The Complete Guide to a Landing Page
Your website could have hundreds of thousands of visitors a day, but if those visitors are simply dropping by your site only to bounce off and go elsewhere, you are missing out on valuable leads. This is where lead generation-focused landing pages come in.

Landing Page vs. Webpage
At first glance, a landing page and a webpage may seem like the same thing. However, they are, in fact, very different entities and serve two separate purposes. A traditional webpage contains the core content of your website. The goal of a webpage is to provide the page visitor with quality content, to establish your qualifications or another moderately abstract goal. The goal of a landing page is much different. When visitors come to a landing page, your goal for them is simple: to take an action.
Landing pages have a job to do. They work to get visitors to take a single action, turning these page visitors into new leads for you. The action you encourage landing page visitors to take can be anything that captures them as a lead: submit contact information, sign up to receive an email with more information, make a purchase, download a piece of valuable content (known as a lead magnet), or simply engage with your brand. As soon as they submit the information and hit the button to submit, it is called a conversion. Congratulations! You’ve just utilized a landing page to capture a shiny new lead.

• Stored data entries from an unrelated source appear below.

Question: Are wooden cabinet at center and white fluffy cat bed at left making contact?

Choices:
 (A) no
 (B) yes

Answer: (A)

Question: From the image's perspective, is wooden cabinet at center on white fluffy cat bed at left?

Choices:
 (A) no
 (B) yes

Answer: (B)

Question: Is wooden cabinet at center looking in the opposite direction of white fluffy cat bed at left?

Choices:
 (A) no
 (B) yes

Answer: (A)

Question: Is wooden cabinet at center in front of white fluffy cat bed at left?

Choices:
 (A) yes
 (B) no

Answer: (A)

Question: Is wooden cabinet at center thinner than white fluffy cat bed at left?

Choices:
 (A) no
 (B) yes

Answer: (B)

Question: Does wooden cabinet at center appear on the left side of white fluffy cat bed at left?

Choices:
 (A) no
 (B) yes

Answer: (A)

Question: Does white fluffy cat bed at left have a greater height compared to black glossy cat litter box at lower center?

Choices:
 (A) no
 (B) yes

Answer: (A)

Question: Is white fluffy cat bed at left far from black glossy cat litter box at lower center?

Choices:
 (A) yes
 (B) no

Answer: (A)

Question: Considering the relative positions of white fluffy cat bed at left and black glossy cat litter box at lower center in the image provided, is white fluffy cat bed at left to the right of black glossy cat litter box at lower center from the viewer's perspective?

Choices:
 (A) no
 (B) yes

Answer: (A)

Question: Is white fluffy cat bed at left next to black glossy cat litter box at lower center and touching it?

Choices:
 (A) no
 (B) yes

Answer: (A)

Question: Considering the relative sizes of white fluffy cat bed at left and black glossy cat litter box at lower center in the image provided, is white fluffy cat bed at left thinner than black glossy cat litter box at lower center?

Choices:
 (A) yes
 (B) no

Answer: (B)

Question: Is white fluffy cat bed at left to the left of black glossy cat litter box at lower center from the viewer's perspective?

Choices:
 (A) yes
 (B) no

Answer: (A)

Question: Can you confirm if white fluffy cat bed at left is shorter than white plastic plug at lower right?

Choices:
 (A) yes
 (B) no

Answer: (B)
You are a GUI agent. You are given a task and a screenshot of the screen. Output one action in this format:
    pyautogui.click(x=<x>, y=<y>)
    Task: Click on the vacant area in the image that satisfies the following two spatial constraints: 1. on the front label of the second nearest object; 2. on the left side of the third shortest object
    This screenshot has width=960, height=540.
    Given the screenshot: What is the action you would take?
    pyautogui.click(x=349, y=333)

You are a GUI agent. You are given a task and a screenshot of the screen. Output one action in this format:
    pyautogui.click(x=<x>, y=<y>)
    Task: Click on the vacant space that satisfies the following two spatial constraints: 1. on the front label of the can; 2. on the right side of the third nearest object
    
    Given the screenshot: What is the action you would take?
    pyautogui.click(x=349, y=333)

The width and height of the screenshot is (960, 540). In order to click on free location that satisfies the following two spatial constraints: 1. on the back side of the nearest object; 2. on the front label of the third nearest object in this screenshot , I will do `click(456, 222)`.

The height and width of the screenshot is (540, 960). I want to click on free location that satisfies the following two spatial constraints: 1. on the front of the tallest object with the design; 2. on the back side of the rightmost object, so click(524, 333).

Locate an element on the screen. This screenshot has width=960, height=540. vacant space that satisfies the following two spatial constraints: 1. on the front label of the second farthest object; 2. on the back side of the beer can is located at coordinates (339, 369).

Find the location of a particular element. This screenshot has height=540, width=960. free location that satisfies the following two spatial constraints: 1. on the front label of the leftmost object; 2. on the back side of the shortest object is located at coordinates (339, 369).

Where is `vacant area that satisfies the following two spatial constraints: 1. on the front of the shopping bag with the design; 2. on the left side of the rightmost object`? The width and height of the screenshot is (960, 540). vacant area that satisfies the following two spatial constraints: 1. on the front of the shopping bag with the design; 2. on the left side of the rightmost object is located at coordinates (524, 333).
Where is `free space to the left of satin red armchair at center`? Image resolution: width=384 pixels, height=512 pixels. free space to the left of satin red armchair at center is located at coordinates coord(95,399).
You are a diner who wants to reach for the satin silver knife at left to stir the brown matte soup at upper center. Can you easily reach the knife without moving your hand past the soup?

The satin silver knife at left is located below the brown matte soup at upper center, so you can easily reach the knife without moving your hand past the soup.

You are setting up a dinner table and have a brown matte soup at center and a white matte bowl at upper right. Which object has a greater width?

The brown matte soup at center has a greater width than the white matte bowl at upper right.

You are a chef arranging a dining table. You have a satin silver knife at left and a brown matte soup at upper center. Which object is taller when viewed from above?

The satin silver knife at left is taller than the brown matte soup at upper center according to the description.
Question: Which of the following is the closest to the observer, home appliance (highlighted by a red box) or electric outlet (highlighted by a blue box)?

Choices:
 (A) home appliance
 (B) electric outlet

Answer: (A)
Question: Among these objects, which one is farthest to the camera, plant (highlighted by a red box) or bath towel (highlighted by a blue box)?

The Key Elements of a Successful Landing Page
Get Your UVP and USP Front and Center
A landing page is meant to grab visitors and capture their attention for only a short period of time, eventually leading to the goal of adding those visitors to your marketing funnel as potential leads. That means you need to make sure your USP and UVP are immediately known to avoid visitors from bouncing off of your landing page.
• Unique Value Proposition (UVP) – This is your company’s identity. Your UVP tells landing page visitors who you are and what you are about. The UVP tells your story in concise way that should immediately build affinity with your brand.
• Unique Selling Proposition (USP) – This tells people why they should care about what you offer. A good USP causes people to desire your product or service. A great USP will make landing page visitors realize almost immediately that they would be foolish to not fill out your lead capture form to engage with your brand.
A UVP tells landing page visitors who you are and the USP follows up by showing visitors that they should care about what you are offering.
Fluid Design
A good landing page will perfectly walk the line between being visually appealing, yet cohesive enough to carry visitors smoothly through the page and completing your lead capture form.
A multi-media landing page – text, photos, video, infographics, pull quote reviews – will help your landing page appeal to a broader audience and increase the legitimacy of your landing page. A good landing page will provide a multimedia experience. A great landing page will do so without feeling cluttered, giving visitors a clear, enticing path to complete the page’s call to action.

Call to Action (CTA)
The most important element of a successful landing page is a clear, persuasive call to action (CTA). The purpose of a landing page is to capture information from visitors in order to convert them into leads and nurture those new leads through their customer journey. While landing pages can have multiple CTAs, one should be your central focus and should stand out against all others. Sure, it may be great for a landing page visitor to follow your brand on social media. This is a secondary CTA that can be added in a less prominent location. The goal of the landing page is to capture a visitor’s name and contact information. Therefore, the CTA should be front and center, preempted by strong reason(s) why it will be a great benefit for that visitor to provide their information.
Lead Capture Form and Button
Although it may seem relatively simple, the lead capture form can often present many challenges in actually converting landing page visitors into tangible leads. The main goal of a landing page it to get visitors to absorb the information, submit their information and hit the all-mighty final submission button.
When creating a fantastic lead capture form consider:
• Positioning. Position your lead capture form above the fold (no scrolling required).
• Length. Limit the number of required fields. Remember, you can always ask more questions to qualify the lead in a later stage of your marketing funnel.
• A Great Button. Consider a button that says something other than simply, ‘Submit.’
• Confirmation. Send an email confirmation with valuable content/information in addition to redirecting to a thank-you page.
The Marketing Funnel
Once your landing page visitor has filled out the lead capture form and submitted their contact information they become a part of your marketing funnel. This means that they are now a moderately warm lead. Your company’s Unique Value Proposition (UVP) has resonated with them. Furthermore, the landing page’s specific Unique Selling Proposition (USP) is something they have expressed interest in. While this is great news, this is where it is up to your marketing team to continue nurturing that lead through the marketing funnel, giving them multiple touchpoints, until they reach the point of sale or conversion.
Remember, a good landing page will only work if you work it right! Don’t forget to launch some A/B testing to determine how visitors are responding to variations in your landing page. Even the smallest variation may lead to drastically higher conversion rates. A/B testing combined with ongoing analysis and optimization of your landing page(s) will help you fill your marketing funnel with well-qualified leads.